US Airways Group Inc. said that if it acquires Delta Air Lines, the combined carrier would continue to fly to every city that both airlines currently serve.
But US Airways spokesman Phil Gee said Monday the company won’t decide whether it would curtail flights to various cities until it can get a better look at Delta’s business operations.
“We just don’t know yet,” Gee said.
In November, US Airways said it planned to buy the Atlanta-based Delta in a hostile takeover. Delta is reviewing the US Airways takeover bid, now worth $10.1 billion, though its management and pilots union have repeatedly said they oppose the offer.
Delta’s management has said a combined airline would fail to get regulatory approval because of the overlap of the two carriers’ routes.
Tempe, Ariz.-based US Airways spoke about its plans after U.S. Sen. Charles Schumer, D-NY, told US Airways CEO Doug Parker that a combined airline could mean fewer flights — and higher prices — for upstate New York fliers.
Schumer said if it buys Delta, the carrier would make up all commercial flights in Binghamton, about half of flights in Syracuse, and more than a third of flights in Rochester, Albany, and Buffalo.
US Airways sent Schumer a response on Friday, saying that its customers in New York would still see competitive fares.

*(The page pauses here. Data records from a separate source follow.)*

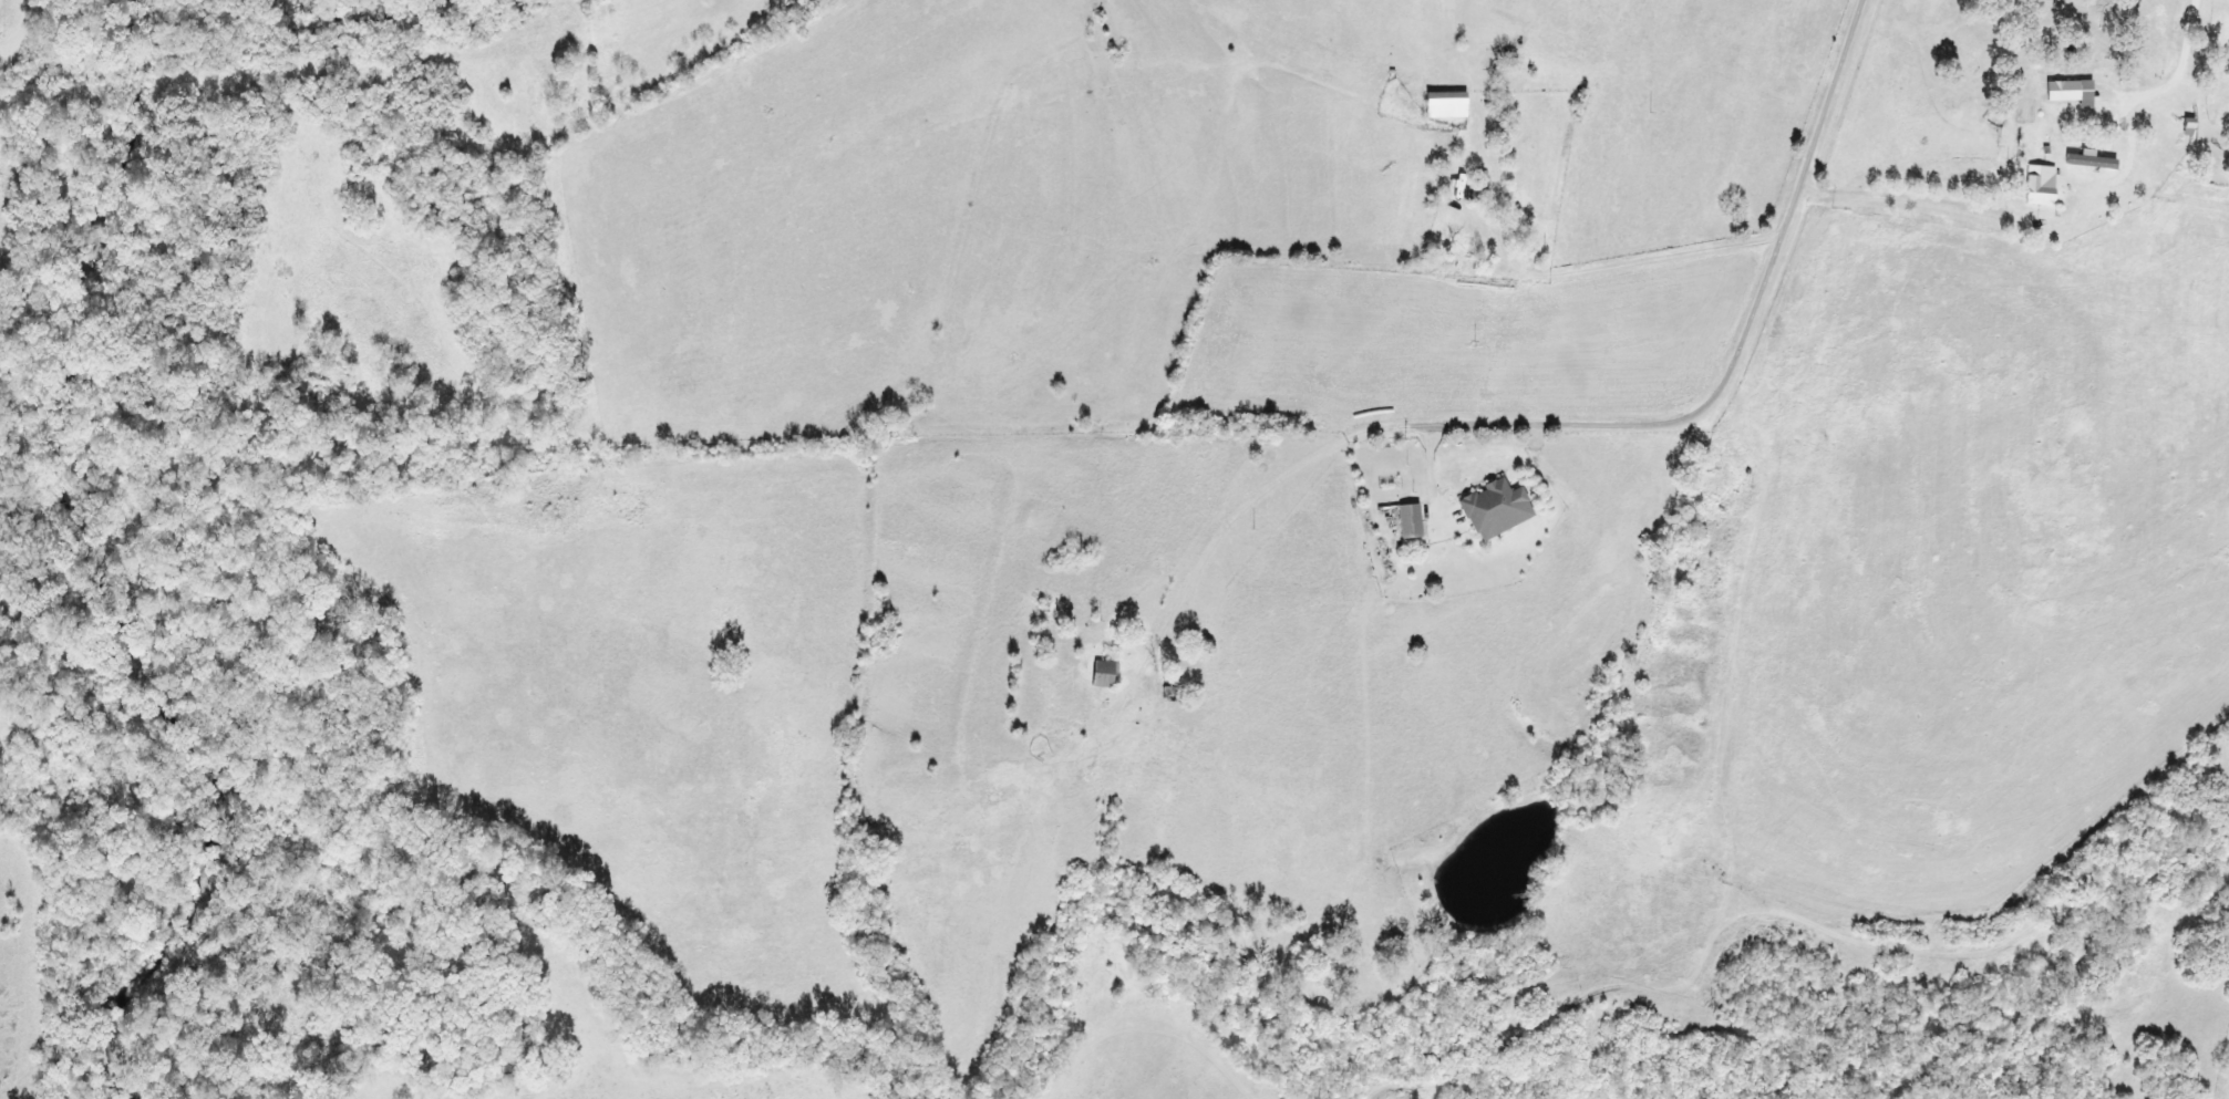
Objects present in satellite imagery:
building: (2072, 91)
building: (1446, 104)
building: (2177, 122)
building: (2041, 185)
building: (1474, 235)
road: (1599, 420)
building: (1489, 505)
building: (1410, 520)
building: (1103, 674)
building: (1169, 686)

“Customers in those cities will have convenient service to a broader range of destinations on one airline, in one frequent flyer program,” Parker said in the letter, which was released to the media Monday.

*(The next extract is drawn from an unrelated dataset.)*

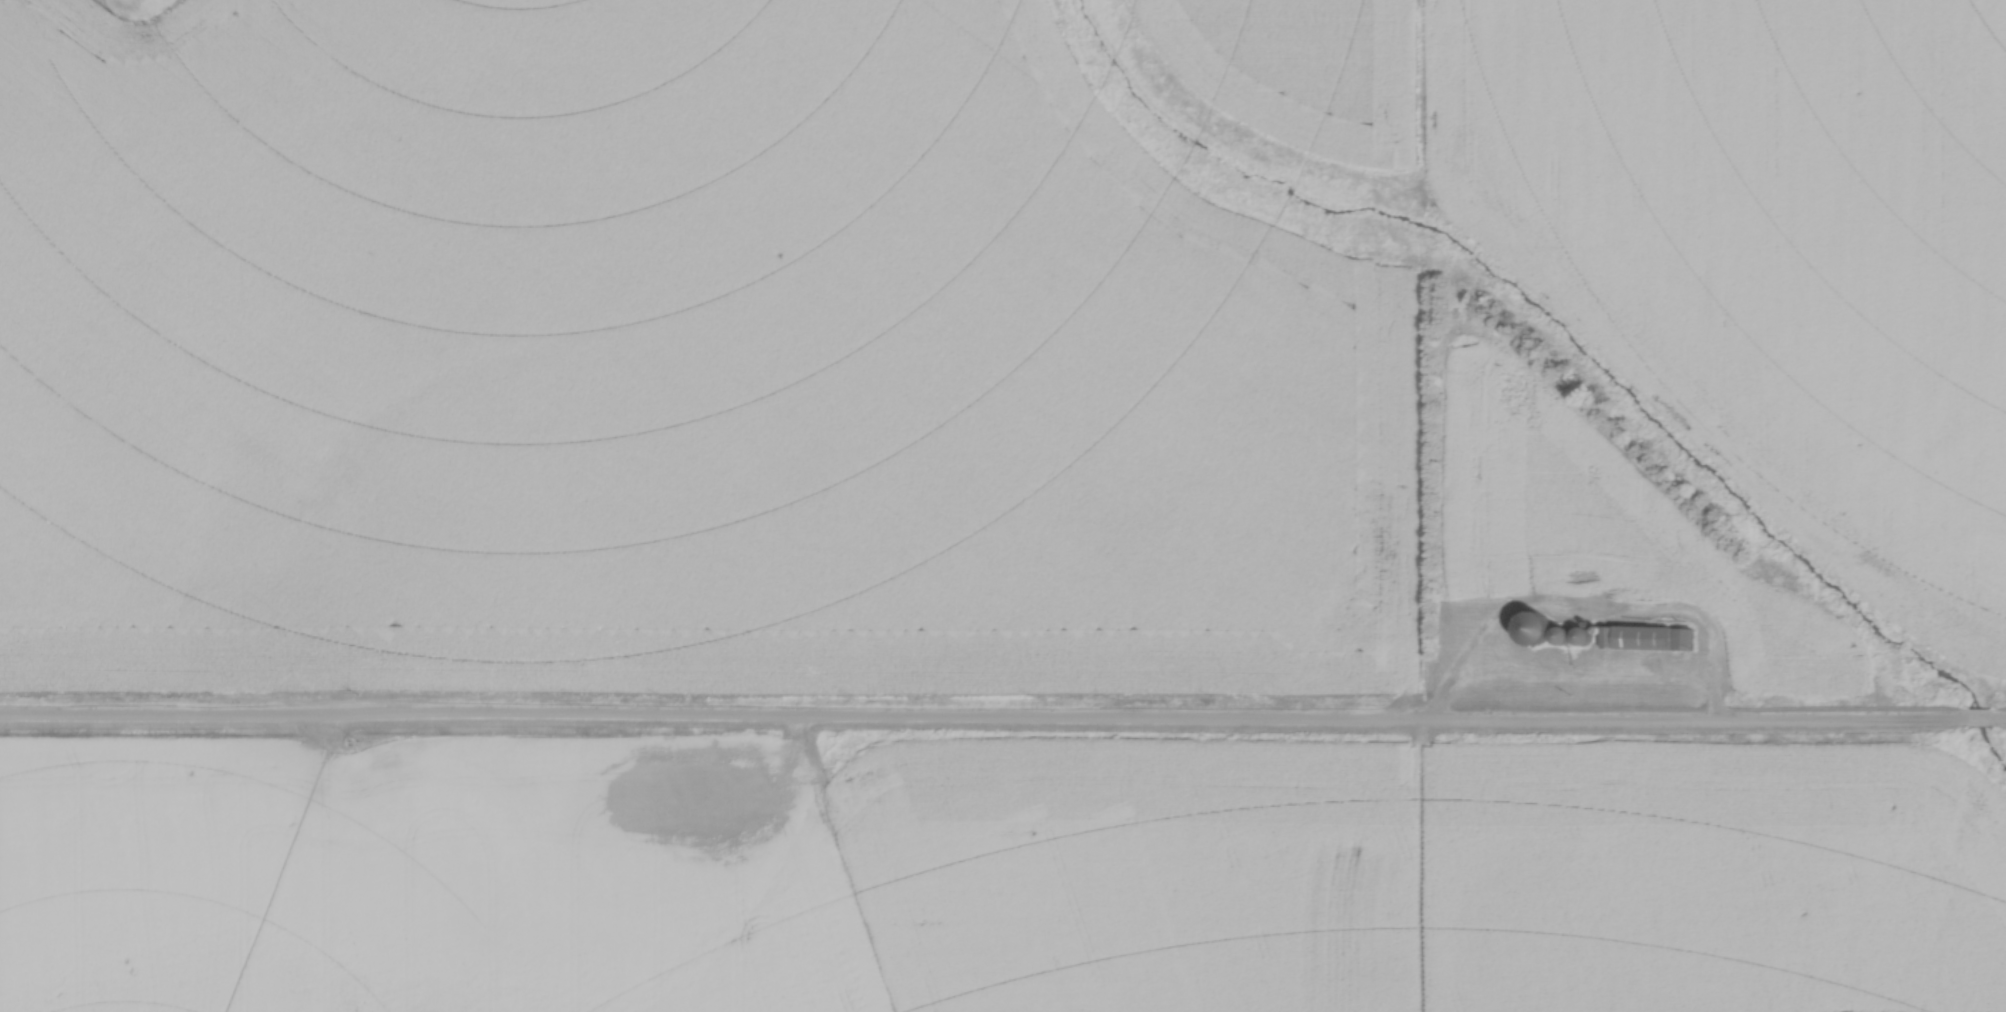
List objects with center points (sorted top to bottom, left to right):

US Airways expects to save $1.65 billion each year by trimming its fleet of aircraft, cutting redundant routes and other synergies. Parker said the company would pass those savings along to its customers in the form of more reasonable fares.

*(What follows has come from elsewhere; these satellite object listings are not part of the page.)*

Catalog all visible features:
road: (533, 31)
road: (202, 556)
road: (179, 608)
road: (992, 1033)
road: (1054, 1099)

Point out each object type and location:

“It simply doesn’t follow that consolidation should or will lead to higher fares, and we have our own track record — nationally and in New York — to prove it,” Parker said.
Schumer said in a statement he’s pleased US Airways plans to serve the same cities.
“But we still do not know if they intend to eliminate flights, services, or jobs,” Schumer said. “There is still a lot we do not know.”
Shares of US Airways Group fell $1.26, or 2 percent, to $57.03 at the end of trading Monday on the New York Stock Exchange.